As for “literature of expression” and “literature of escape” — this is critic’s jargon, a use of abstract words as if they had absolute meanings. Everything written with vitality expresses that vitality: there are no dull subjects, only dull minds. Ml men who read escape from something else into what lies behind the printed page; the quality of the dream may be argued, but its release has become a functional necessity. All men must escape at times from the deadly rhythms of their private thoughts. It is part of the process of life among thinking beings. It is one of the things that distinguish them from the three-toed sloth; he apparently — one can never be quite sure — is perfectly content hanging upside down on a branch, not even reading Walter Lippmann. I hold no particular brief for the detective story as the ideal escape. I merely say that all reading for pleasure is escape, whether it be Greek, mathematics, astronomy, Benedetto Croce, or the Diary of the Forgotten Man. To say otherwise is to be an intellectual snob, and a juvenile at the art of living.

Damn, he’s good.

I’ve leaned pretty hard on Raymond Chandler for this introduction, and there’s a reason for that. Chandler, and the teacher who turned me on to his books, pretty much changed the course of my life.

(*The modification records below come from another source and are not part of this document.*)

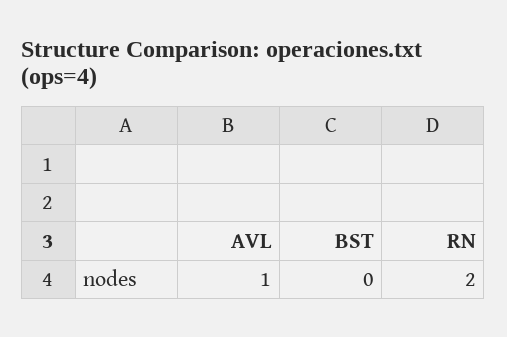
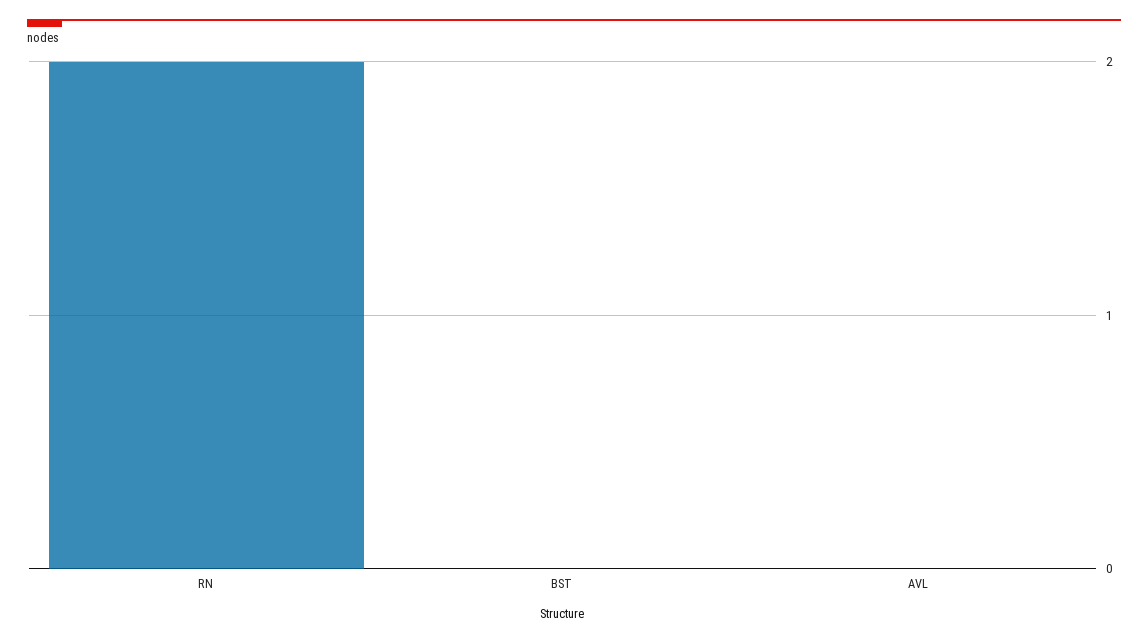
  {
-   "AVL": 1,
+   "AVL": 0,
    "BST": 0,
    "RN": 2
  }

I was a senior at the University of Maryland when I took a college course called Hardboiled Detective Fiction (ENGL 379X), an elective that I used to fill out my schedule, an easy three credits on the home stretch to graduation. I recall the syllabus course description as “read and discuss paperback novels.” which sounded like something I could do, despite the fact that I was not even a casual reader of novels at the time.

The teacher was a bearded, bearish fellow named Charles C. Mish, an accomplished, intelligent man who did not look down his nose at the subject matter but rather sought to give us an appreciation of what he considered to be an important, uniquely American art. Twice a week he paced the aisles of our classroom, paperback rolled in his meaty fist, converting us with his enthusiasm and energy. I learned later that he was in Dutch with his academic colleagues for treating crime fiction with the same reverence as one would the classics. It made me like him even more.